-------- Extract to read --------
The Mean Drunk and the Mendacity

I fear the Senate will conclude that boys will be boys — and sometimes sexual predators — but they can still grow up to be Supreme Court justices.

By MARTHA BURK

If you’d never seen a mean drunk and you were anywhere near a TV on Sept. 27, you’ve seen one now.

Judge Brett Kavanaugh displayed all the characteristics: belligerence, bullying, shouting, and boo-hooing in out-of-control anger. He said he hadn’t watched the testimony of Christine Blasey Ford detailing his sexual assault on her because he was busy writing his own testimony. His performance makes one wonder if he was nipping while he wrote.

And what a spectacular performance it was. He swiftly transformed himself into the victim instead of the perpetrator. Sort of a #MeToo for powerful, privileged white males accused of doing terrible things. You know the type — we see it every day in Donald J. Trump, who loved the show, characterizing Kavanaugh as “powerful, honest, and riveting.”

But theatrics aside, what we know now that we didn’t before Kavanaugh’s meltdown is this: At the very least — he’s temperamentally unsuited for the nation’s highest court. Well, he does deserve an Academy Award for mendacity at least.
-------- Data provided --------
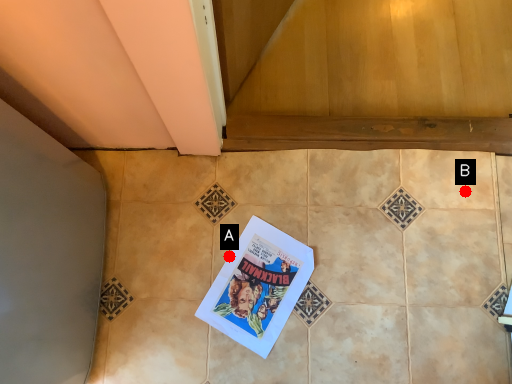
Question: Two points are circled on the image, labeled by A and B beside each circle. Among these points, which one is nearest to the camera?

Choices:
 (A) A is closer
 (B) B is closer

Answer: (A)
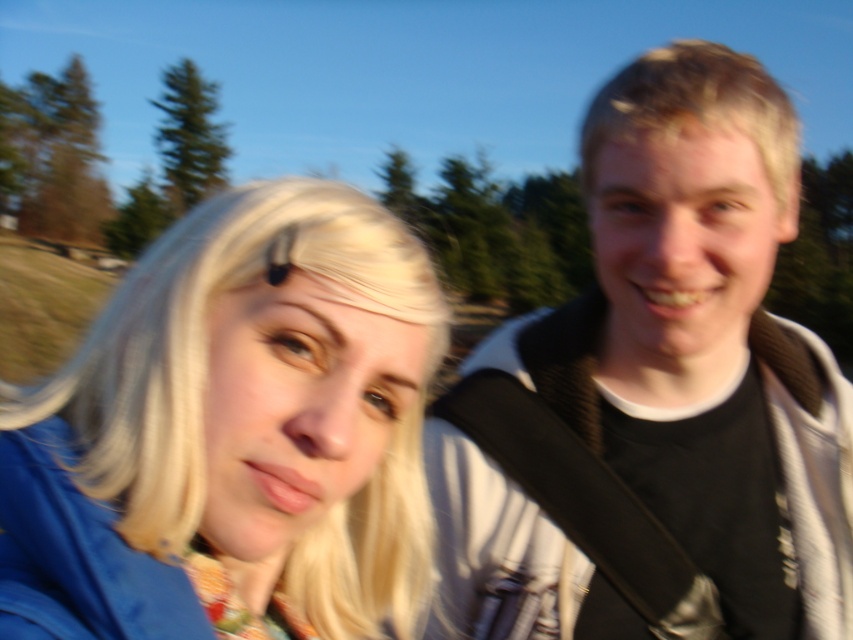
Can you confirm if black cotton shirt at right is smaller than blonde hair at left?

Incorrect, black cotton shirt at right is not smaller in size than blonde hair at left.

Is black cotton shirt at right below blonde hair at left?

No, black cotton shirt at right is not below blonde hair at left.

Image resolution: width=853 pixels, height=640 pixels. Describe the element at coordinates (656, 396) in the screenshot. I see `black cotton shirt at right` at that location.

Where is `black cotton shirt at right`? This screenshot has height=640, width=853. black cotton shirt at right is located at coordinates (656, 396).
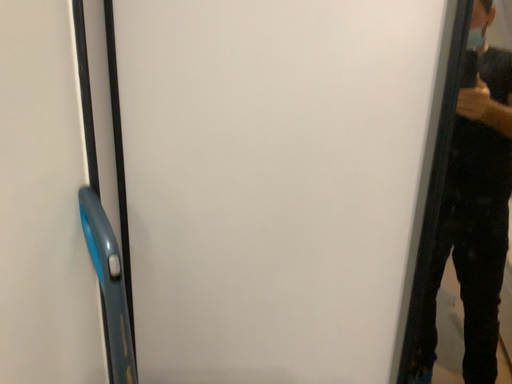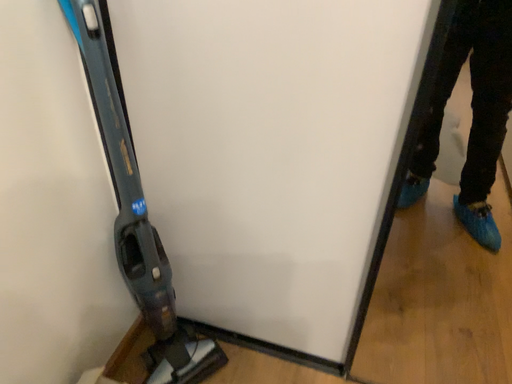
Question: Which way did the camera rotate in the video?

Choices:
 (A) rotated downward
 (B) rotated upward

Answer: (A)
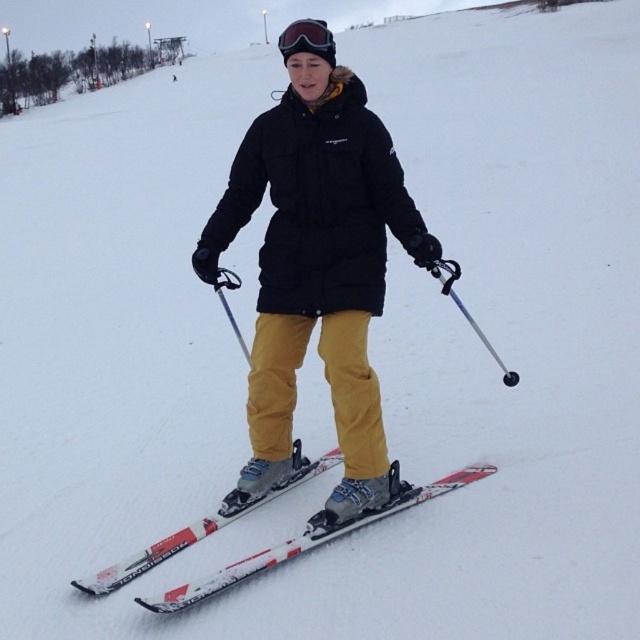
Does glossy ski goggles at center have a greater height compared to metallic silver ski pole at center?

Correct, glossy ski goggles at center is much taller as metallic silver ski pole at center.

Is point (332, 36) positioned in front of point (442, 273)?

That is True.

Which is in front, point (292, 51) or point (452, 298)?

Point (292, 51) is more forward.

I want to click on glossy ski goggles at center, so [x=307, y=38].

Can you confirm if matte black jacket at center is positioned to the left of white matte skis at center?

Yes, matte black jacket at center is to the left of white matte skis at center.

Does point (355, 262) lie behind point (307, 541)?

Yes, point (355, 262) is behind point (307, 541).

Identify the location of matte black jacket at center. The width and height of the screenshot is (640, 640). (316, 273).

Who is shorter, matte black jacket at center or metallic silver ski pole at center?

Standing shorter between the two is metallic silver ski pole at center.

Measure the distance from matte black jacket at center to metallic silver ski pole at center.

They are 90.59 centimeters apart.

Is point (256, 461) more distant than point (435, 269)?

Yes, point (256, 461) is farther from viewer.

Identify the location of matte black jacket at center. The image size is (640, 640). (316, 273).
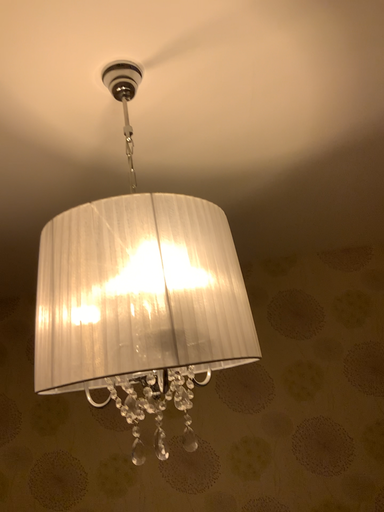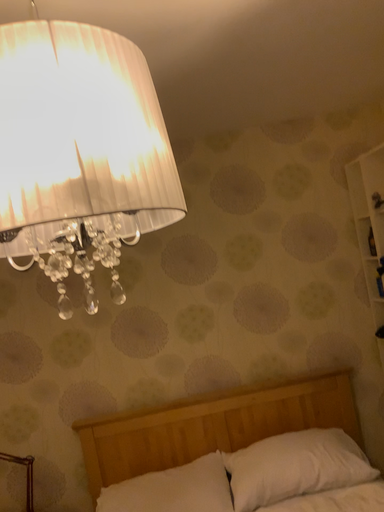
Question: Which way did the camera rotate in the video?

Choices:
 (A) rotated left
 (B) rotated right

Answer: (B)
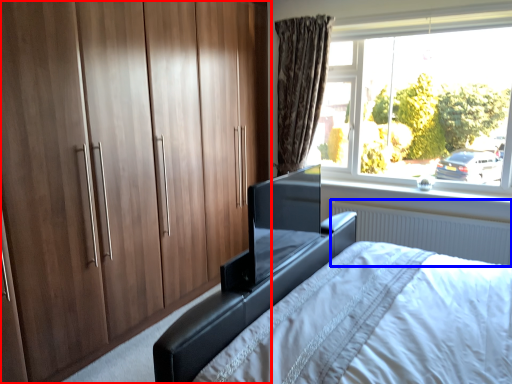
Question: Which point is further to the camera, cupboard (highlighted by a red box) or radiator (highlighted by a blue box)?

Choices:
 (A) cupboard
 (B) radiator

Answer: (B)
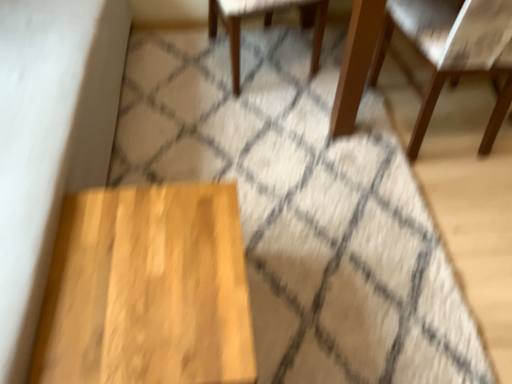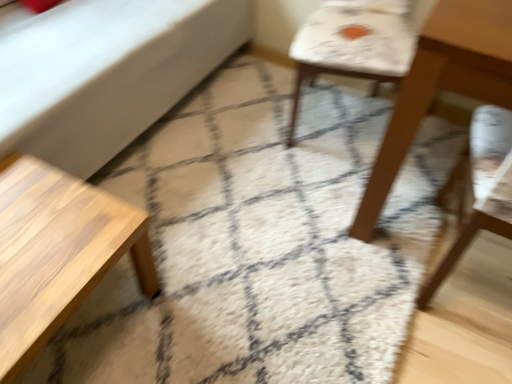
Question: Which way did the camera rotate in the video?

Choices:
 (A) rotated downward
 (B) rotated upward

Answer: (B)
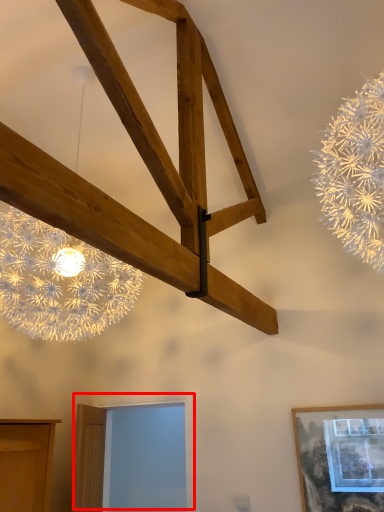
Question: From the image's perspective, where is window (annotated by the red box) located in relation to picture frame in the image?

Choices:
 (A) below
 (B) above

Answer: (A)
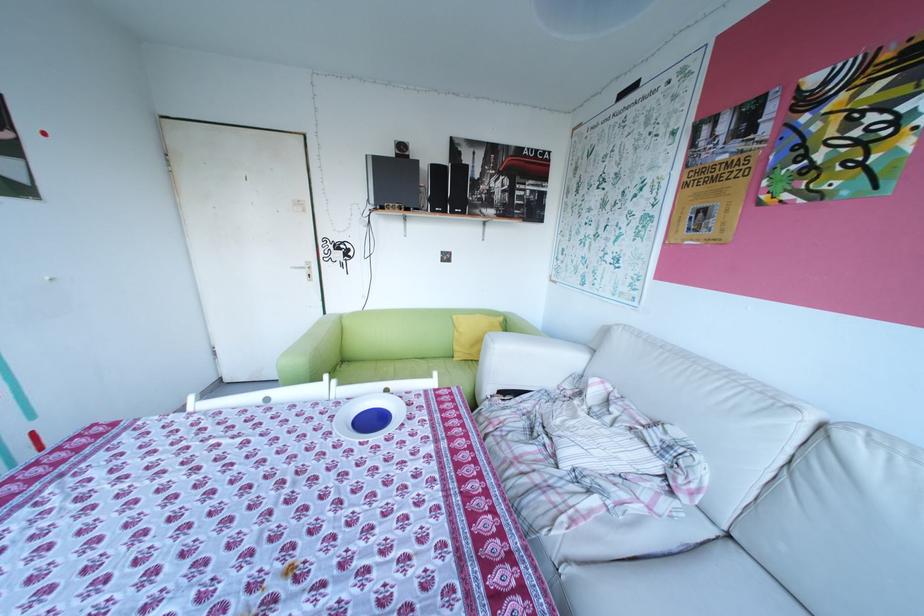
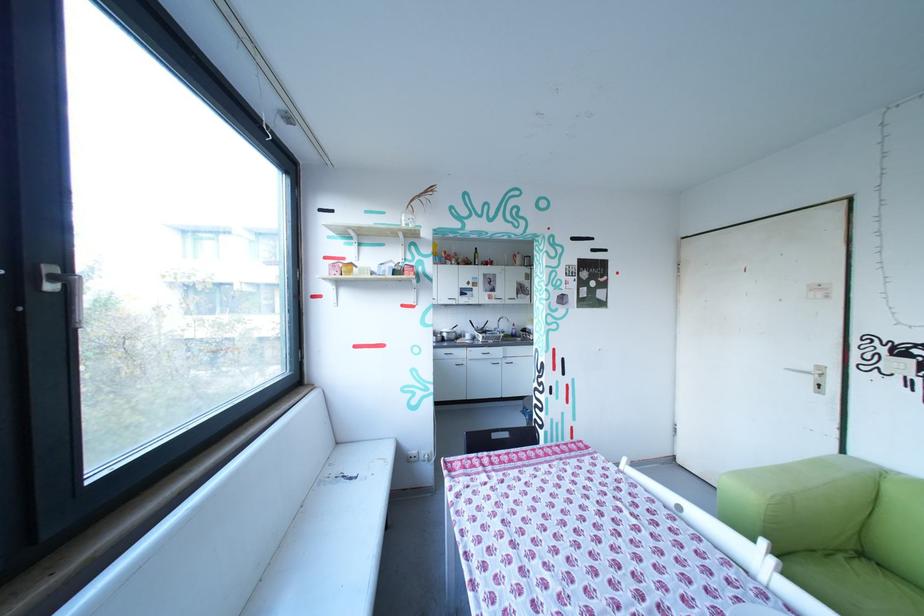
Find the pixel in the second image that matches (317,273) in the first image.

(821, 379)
--------
What you will do:
**1)** Using the piece about Judge Brett Kavanaugh, decide whether each statement agrees with it, answering yes or no and quoting the words that decide it. (a) Kavanaugh said he had not watched Christine Blasey Ford's testimony. (b) Donald J. Trump called Kavanaugh's performance "calm and measured." (c) The writer holds that Kavanaugh is temperamentally unsuited for the nation's highest court.
**2)** Reproduce the piece about Judge Brett Kavanaugh from "And what a spectacular" to "mendacity at least.".

Answers in order:
**1)**
(a) Yes: "He said he hadn’t watched the testimony of Christine Blasey Ford"
(b) No: "characterizing Kavanaugh as “powerful, honest, and riveting.”"
(c) Yes: "he’s temperamentally unsuited for the nation’s highest court"

**2)**
And what a spectacular performance it was. He swiftly transformed himself into the victim instead of the perpetrator. Sort of a #MeToo for powerful, privileged white males accused of doing terrible things. You know the type — we see it every day in Donald J. Trump, who loved the show, characterizing Kavanaugh as “powerful, honest, and riveting.”

But theatrics aside, what we know now that we didn’t before Kavanaugh’s meltdown is this: At the very least — he’s temperamentally unsuited for the nation’s highest court. Well, he does deserve an Academy Award for mendacity at least.